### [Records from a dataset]
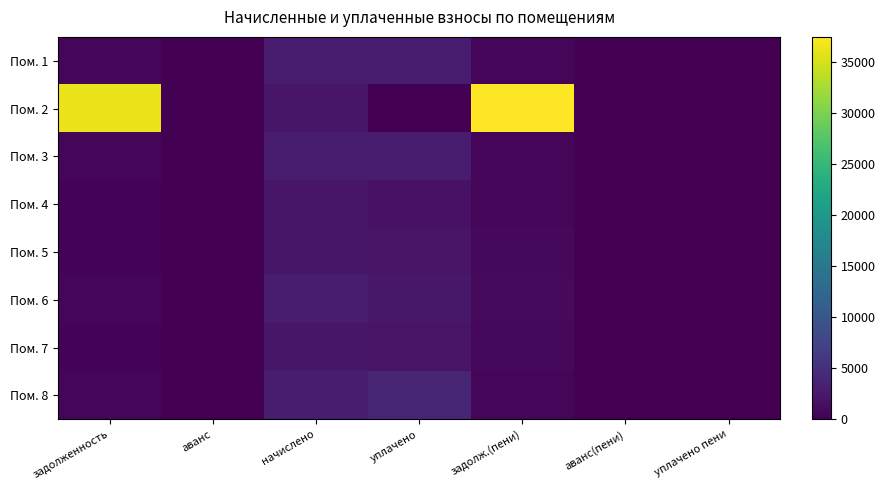

List the series in order of their peak value, highest first.

Пом. 2, Пом. 8, Пом. 3, Пом. 1, Пом. 6, Пом. 5, Пом. 7, Пом. 4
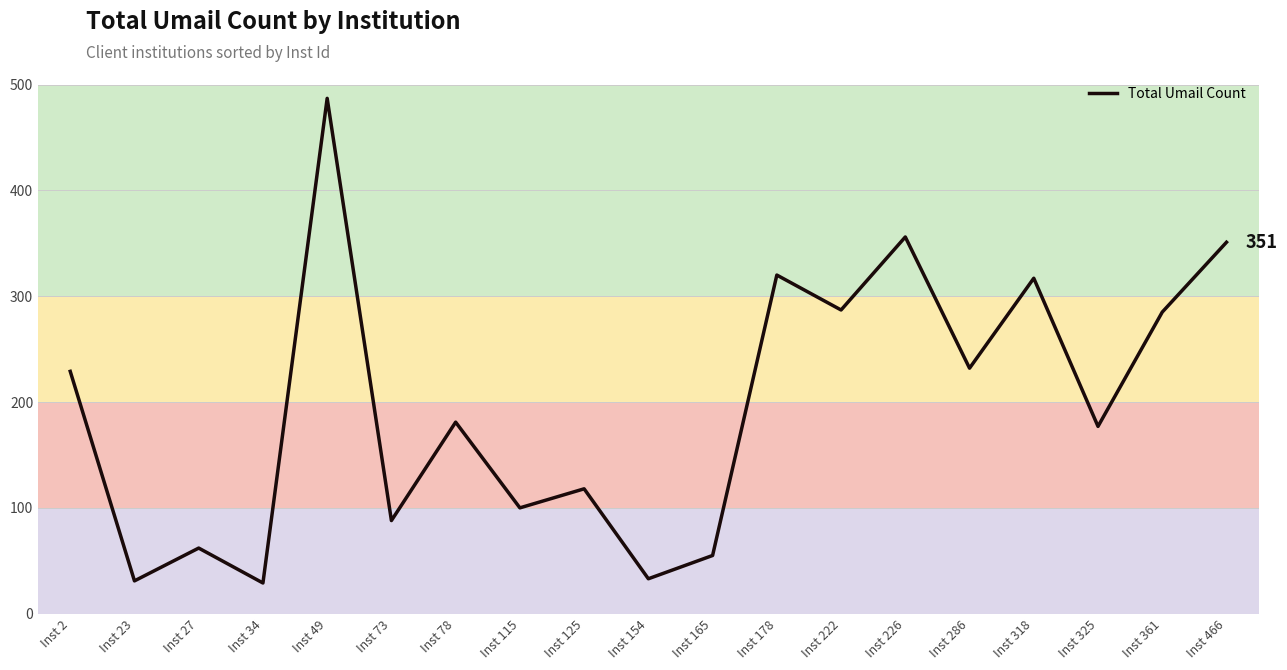

What is the approximate value at Inst 286, to the nearest 50?

250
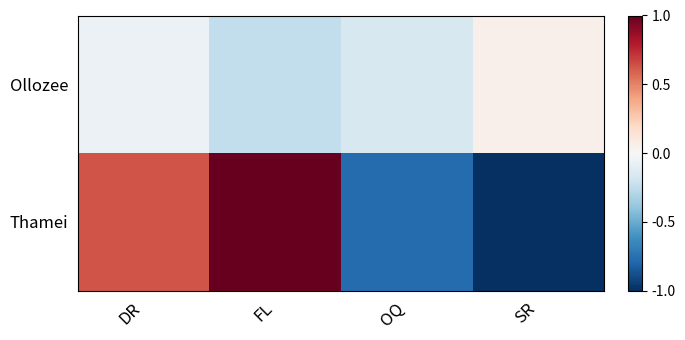

Reading right to left, extract all data points from this chart.

Ollozee: SR=0.1	OQ=-0.2	FL=-0.2	DR=-0.1
Thamei: SR=-1.0	OQ=-0.8	FL=1.0	DR=0.6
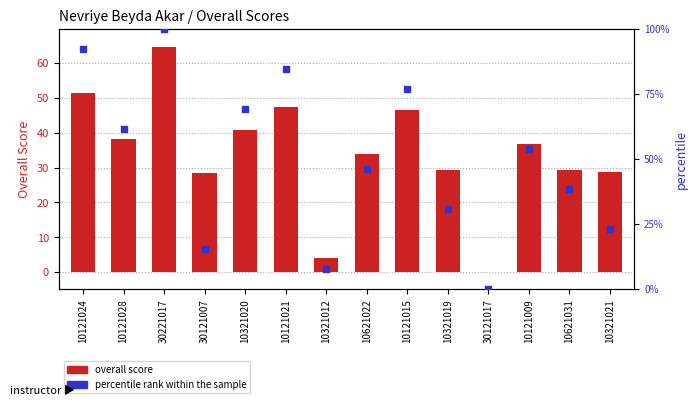

At how many categories does at least one series exceed 63?

5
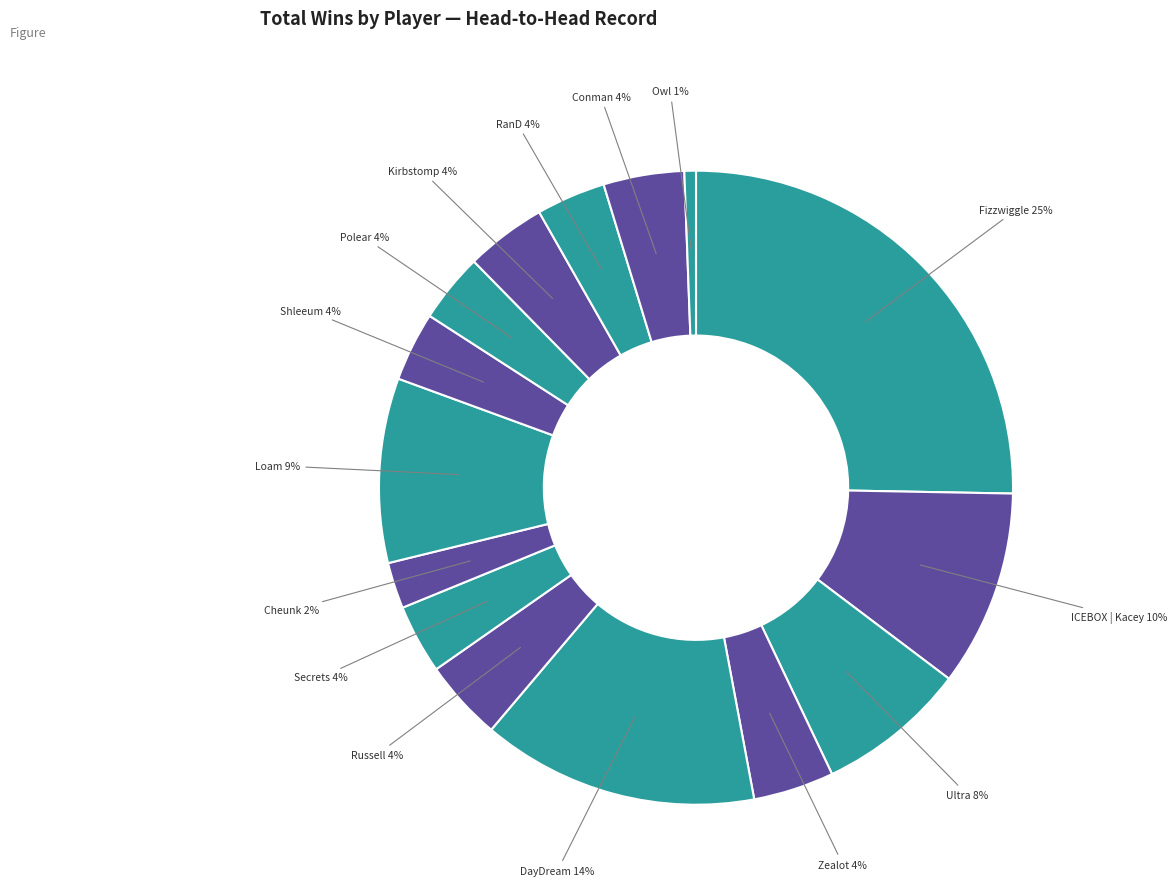

Which slice is the largest?

Fizzwiggle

### [Task statement]
Please write out every one of the records above word for word, without the pictures.

### [Output for this exercise]
List the series in order of their peak value, highest first.

Пом. 2, Пом. 8, Пом. 3, Пом. 1, Пом. 6, Пом. 5, Пом. 7, Пом. 4

What is the approximate value at Inst 286, to the nearest 50?

250

Reading right to left, extract all data points from this chart.

Ollozee: SR=0.1	OQ=-0.2	FL=-0.2	DR=-0.1
Thamei: SR=-1.0	OQ=-0.8	FL=1.0	DR=0.6

At how many categories does at least one series exceed 63?

5

Which slice is the largest?

Fizzwiggle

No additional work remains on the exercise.